» **About this task**
Write only the number of lines in the entries below that contain the word "root".

» **Dataset excerpts**
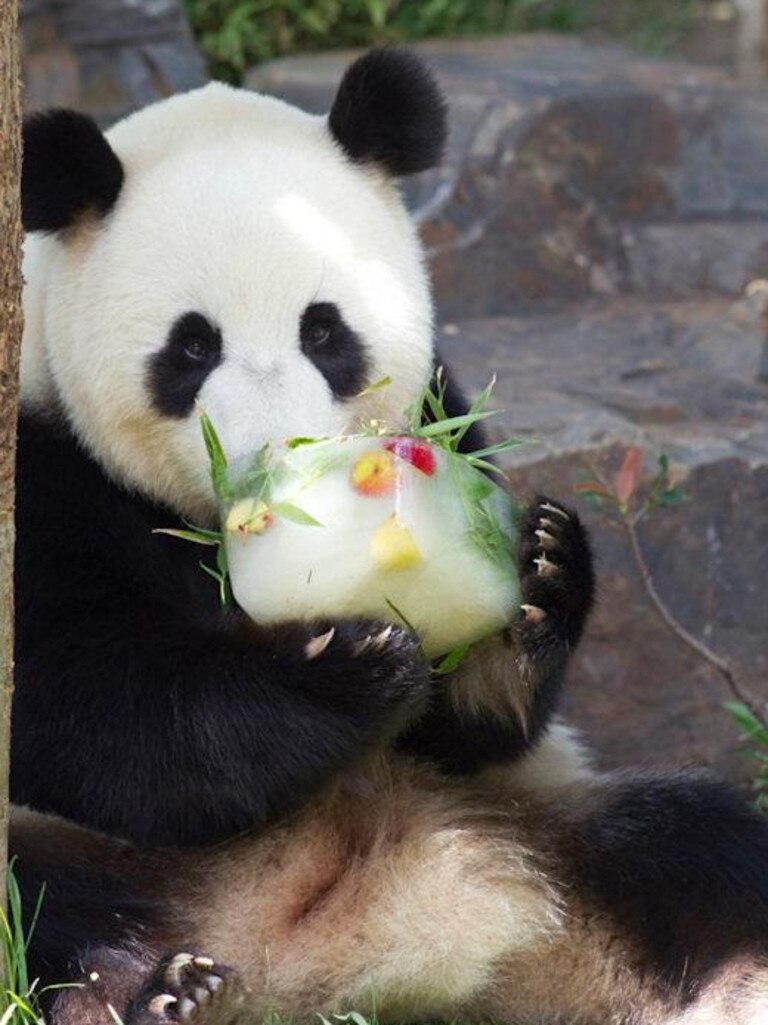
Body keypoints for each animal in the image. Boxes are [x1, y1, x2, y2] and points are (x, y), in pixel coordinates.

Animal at [10, 46, 766, 1025]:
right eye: (192, 347)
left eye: (324, 331)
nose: (276, 458)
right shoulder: (40, 460)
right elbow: (85, 702)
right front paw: (343, 669)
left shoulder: (449, 406)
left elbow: (473, 729)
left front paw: (543, 571)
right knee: (37, 908)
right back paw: (154, 988)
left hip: (554, 819)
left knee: (704, 847)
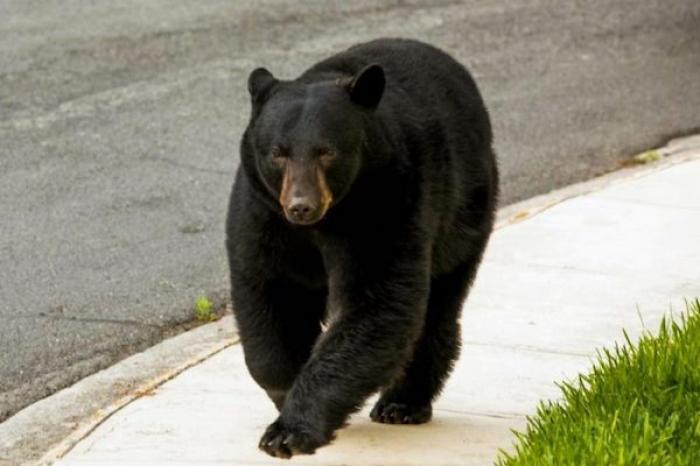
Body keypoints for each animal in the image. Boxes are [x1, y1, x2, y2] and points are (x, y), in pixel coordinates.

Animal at [226, 37, 498, 458]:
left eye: (327, 151)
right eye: (278, 152)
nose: (301, 205)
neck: (325, 222)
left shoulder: (387, 201)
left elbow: (377, 304)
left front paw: (290, 430)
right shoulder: (263, 213)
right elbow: (272, 295)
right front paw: (285, 393)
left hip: (465, 212)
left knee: (438, 306)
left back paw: (403, 403)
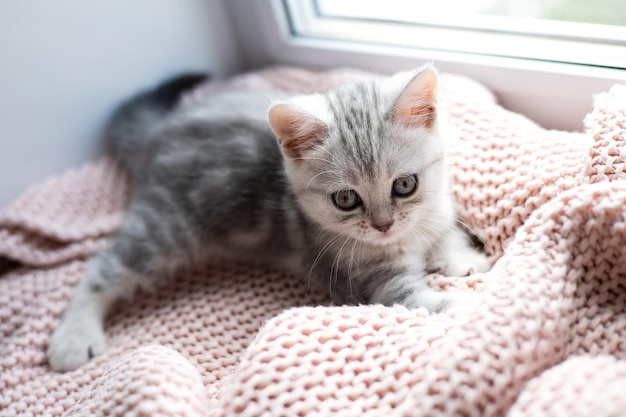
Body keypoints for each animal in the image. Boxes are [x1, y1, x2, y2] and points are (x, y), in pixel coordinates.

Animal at [47, 65, 488, 370]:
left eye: (405, 185)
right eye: (346, 199)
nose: (383, 225)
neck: (402, 238)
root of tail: (165, 129)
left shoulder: (435, 206)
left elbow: (442, 227)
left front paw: (460, 257)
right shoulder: (369, 284)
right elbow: (419, 301)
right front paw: (471, 306)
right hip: (167, 226)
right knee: (104, 266)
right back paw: (72, 337)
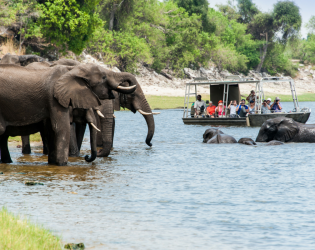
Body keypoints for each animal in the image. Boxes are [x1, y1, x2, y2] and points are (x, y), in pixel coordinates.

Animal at [0, 63, 136, 165]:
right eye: (103, 77)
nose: (87, 157)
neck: (73, 70)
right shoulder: (54, 99)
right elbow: (62, 128)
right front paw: (62, 165)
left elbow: (52, 130)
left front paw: (53, 164)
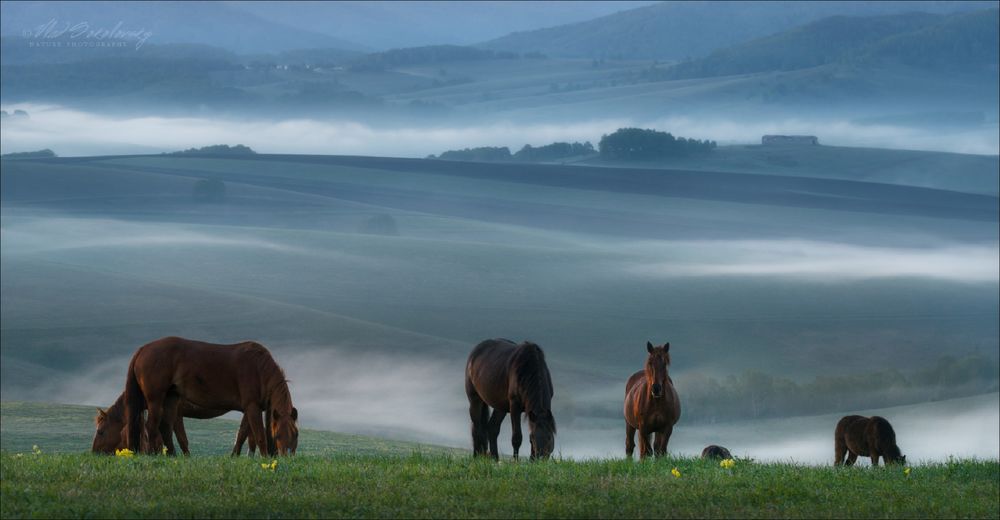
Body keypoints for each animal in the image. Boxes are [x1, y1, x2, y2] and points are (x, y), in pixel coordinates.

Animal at [123, 338, 298, 456]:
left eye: (296, 434)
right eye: (277, 435)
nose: (287, 457)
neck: (258, 368)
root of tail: (143, 349)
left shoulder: (250, 408)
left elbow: (242, 435)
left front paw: (234, 457)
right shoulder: (252, 407)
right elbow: (259, 436)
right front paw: (265, 459)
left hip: (171, 398)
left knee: (165, 427)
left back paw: (172, 456)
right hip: (156, 399)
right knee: (151, 427)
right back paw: (154, 455)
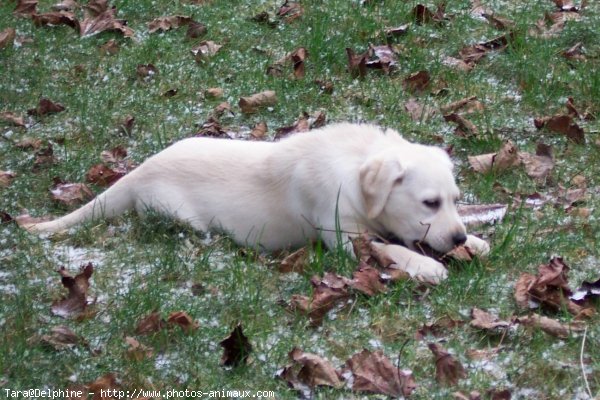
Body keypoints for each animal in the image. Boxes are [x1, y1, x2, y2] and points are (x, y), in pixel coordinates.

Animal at [25, 123, 490, 282]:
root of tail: (139, 170)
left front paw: (476, 241)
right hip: (177, 214)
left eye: (454, 200)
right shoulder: (343, 235)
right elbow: (388, 247)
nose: (456, 238)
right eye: (429, 202)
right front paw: (426, 265)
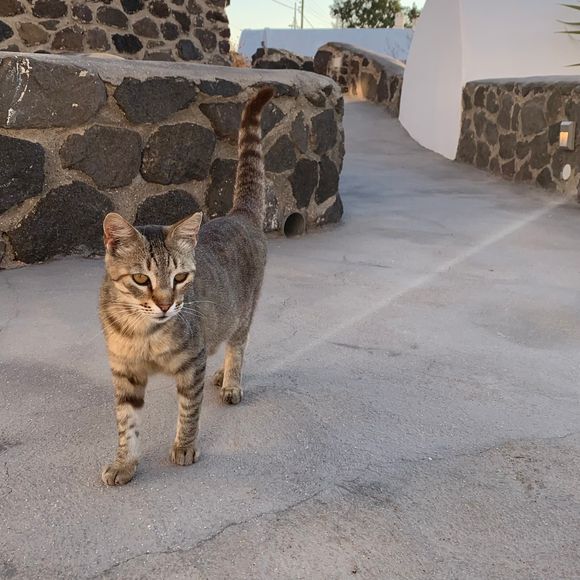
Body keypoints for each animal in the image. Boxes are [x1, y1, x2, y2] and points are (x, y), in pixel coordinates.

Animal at [99, 87, 274, 486]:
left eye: (180, 277)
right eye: (141, 279)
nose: (166, 304)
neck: (144, 332)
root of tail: (239, 215)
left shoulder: (192, 363)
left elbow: (189, 411)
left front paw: (184, 446)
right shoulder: (125, 372)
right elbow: (127, 423)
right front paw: (125, 463)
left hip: (245, 310)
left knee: (238, 345)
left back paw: (231, 381)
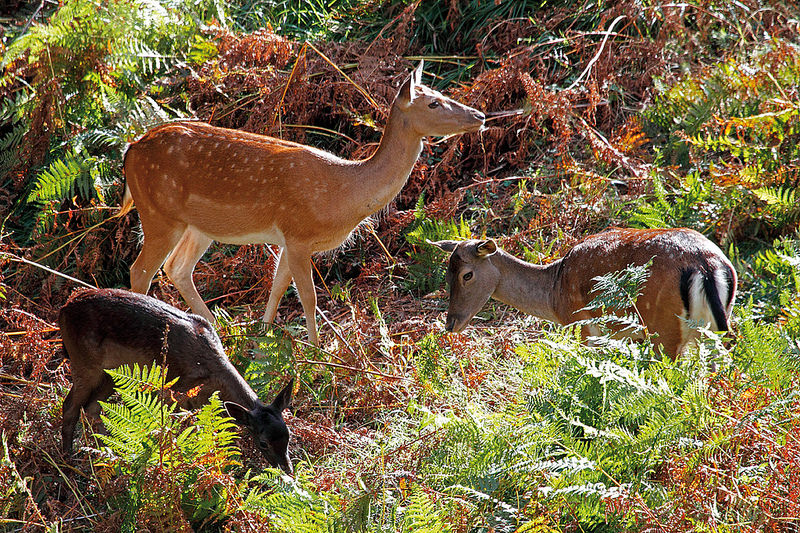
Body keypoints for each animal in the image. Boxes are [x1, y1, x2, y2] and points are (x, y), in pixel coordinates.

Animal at [59, 288, 296, 472]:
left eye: (288, 435)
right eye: (263, 443)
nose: (287, 468)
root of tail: (63, 310)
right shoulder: (170, 392)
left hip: (110, 374)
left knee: (93, 407)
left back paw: (111, 454)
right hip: (84, 363)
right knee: (70, 406)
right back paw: (68, 461)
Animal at [434, 228, 740, 358]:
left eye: (467, 275)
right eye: (446, 273)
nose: (451, 323)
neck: (554, 292)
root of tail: (706, 265)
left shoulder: (581, 325)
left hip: (663, 327)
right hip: (715, 327)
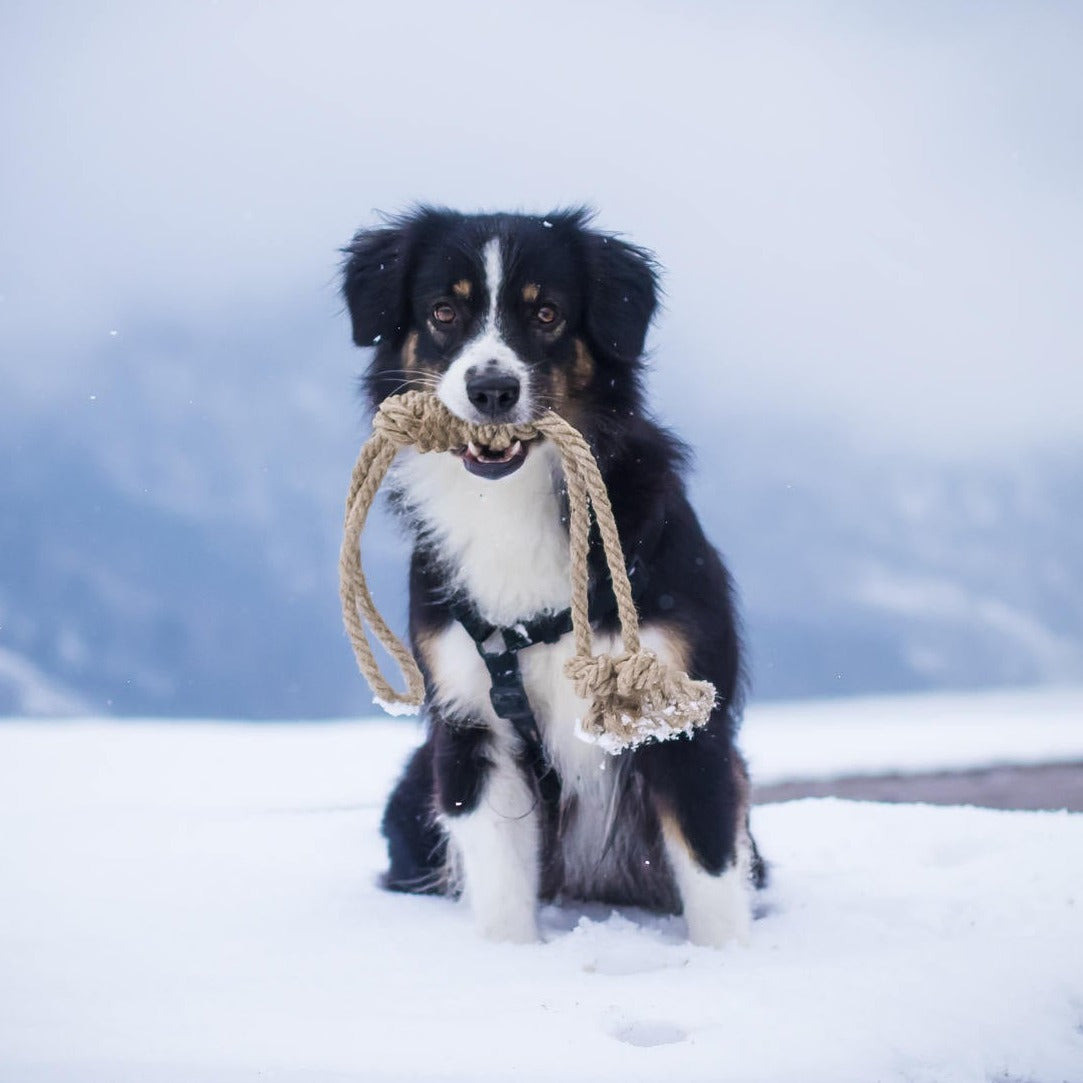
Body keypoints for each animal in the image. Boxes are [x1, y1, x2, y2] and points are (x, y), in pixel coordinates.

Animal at [342, 206, 766, 944]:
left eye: (546, 314)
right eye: (444, 311)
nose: (491, 389)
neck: (512, 501)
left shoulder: (684, 713)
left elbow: (710, 868)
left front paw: (731, 959)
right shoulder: (470, 721)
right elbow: (500, 879)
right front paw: (512, 959)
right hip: (413, 789)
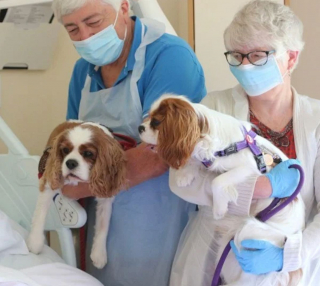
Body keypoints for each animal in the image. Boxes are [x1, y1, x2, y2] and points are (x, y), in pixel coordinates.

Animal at [26, 119, 126, 270]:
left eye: (88, 153)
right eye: (65, 150)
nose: (70, 162)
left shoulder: (105, 196)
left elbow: (103, 225)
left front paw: (99, 254)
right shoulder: (48, 183)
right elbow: (40, 214)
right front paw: (35, 242)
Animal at [139, 95, 304, 286]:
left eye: (156, 122)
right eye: (148, 117)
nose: (140, 127)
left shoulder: (250, 168)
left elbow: (217, 181)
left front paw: (219, 208)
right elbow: (196, 162)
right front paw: (185, 175)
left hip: (252, 231)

» **Solved problem**
6